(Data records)
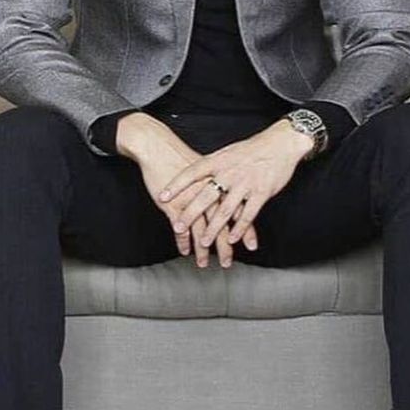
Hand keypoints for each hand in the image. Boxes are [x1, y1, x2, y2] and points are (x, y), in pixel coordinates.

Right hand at [116, 113, 257, 266]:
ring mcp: (191, 199)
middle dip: (224, 246)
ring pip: (201, 230)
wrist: (159, 146)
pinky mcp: (174, 203)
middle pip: (220, 225)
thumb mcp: (208, 166)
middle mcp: (208, 193)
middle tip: (228, 262)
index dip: (244, 229)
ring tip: (205, 264)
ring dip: (203, 249)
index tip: (250, 245)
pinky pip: (180, 227)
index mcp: (220, 184)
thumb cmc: (181, 155)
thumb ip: (221, 181)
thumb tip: (233, 192)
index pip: (238, 210)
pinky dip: (183, 241)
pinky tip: (185, 251)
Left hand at [160, 120, 312, 249]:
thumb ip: (212, 166)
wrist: (280, 143)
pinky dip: (240, 228)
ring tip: (203, 242)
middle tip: (178, 227)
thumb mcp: (227, 153)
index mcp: (219, 160)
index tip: (163, 196)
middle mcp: (230, 172)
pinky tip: (233, 239)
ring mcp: (245, 183)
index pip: (192, 172)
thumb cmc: (252, 149)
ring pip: (226, 210)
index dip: (177, 185)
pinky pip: (249, 214)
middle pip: (206, 196)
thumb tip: (194, 175)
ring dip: (213, 229)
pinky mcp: (261, 192)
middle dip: (191, 213)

**Task prompt:**
Among the lines above, show every one that contains the string "hand".

**Answer section:**
Hand keypoints for each hand in the image. Boxes are [x1, y1, x2, y2] and points are (x, y), in pixel coordinates.
Right hand at [116, 113, 257, 266]:
Left hand at [160, 120, 312, 249]:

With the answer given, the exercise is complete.